Estimant à 91% que le niveau bas de l’inflation est voué à perdurer, ils mettent en avant à 70% la nécessité de mesures de modération salariale. Par rapport au précédent baromètre de l’automne 2013, les deux tiers des directeurs financiers estiment avoir respecté leurs prévisions d’investissements et un quart d’entre eux jugent les avoir dépassés, motivés par «la nécessité de renforcer la position concurrentielle de l’entreprise en période de sortie de crise».
Pour l’avenir, ils misent principalement sur des investissements de capacité et d’extension de gamme, 82% d’entre eux indiquant que leurs décisions d’investissement «ne seront pas influencées» par les mesures annoncées par le précédent gouvernement en faveur des baisses de charges. En dehors des investissements de capacité qui recueillent 42% de leurs suffrages pour le recyclage d’excédents de trésorerie, 43% songent à des opérations de croissance externe. Une grande partie des directeurs financiers interrogés (80%) table sur une hausse des fusions et acquisitions en France au cours des six prochains mois, contre 75% à l’automne dernier et 48% en avril 2013.

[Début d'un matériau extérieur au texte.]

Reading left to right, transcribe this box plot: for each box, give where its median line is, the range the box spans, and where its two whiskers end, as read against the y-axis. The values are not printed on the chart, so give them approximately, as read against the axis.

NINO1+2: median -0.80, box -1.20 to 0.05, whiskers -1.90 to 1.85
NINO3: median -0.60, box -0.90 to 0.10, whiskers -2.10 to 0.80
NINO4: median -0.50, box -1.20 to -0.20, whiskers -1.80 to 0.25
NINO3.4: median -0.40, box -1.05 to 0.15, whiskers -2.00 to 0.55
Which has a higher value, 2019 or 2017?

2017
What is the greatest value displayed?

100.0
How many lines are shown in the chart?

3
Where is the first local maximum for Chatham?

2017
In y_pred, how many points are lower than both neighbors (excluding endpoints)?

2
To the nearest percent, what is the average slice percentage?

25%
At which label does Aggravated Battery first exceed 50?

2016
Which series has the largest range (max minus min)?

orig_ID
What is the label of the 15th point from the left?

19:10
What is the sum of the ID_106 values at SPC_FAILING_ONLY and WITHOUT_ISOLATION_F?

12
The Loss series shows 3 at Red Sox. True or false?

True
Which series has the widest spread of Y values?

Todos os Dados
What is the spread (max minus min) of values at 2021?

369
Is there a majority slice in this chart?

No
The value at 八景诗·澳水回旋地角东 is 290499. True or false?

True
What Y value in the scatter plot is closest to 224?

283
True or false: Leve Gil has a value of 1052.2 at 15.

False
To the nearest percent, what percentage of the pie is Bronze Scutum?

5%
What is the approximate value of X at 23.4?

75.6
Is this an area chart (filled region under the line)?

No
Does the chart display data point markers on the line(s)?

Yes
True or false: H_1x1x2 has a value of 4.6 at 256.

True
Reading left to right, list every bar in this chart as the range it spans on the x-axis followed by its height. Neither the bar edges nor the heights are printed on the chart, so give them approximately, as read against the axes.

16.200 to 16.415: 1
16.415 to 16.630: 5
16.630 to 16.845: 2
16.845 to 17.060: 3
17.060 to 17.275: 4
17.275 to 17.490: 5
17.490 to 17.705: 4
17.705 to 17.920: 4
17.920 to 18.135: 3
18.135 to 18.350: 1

Interrogés sur les conditions de financement, ils perçoivent un accès plus facile au crédit (34% contre 28% voici six mois) et s’intéressent davantage aux solutions de financement désintermédié (73% de l’échantillon contre 30%), en premier lieu aux obligations. Mais le principal levier d’amélioration de la trésorerie reste l’optimisation du BFR (cité par 79% des répondants), devant la diversification des sources de financement (47%) et la renégociation des emprunts en cours (28%). Les directeurs financiers regrettent enfin de ne pouvoir consacrer assez de temps aux questions liées à la responsabilité sociale de l’entreprise, aux sujets réglementaires et prudentiels ainsi qu’à la gestion des risques.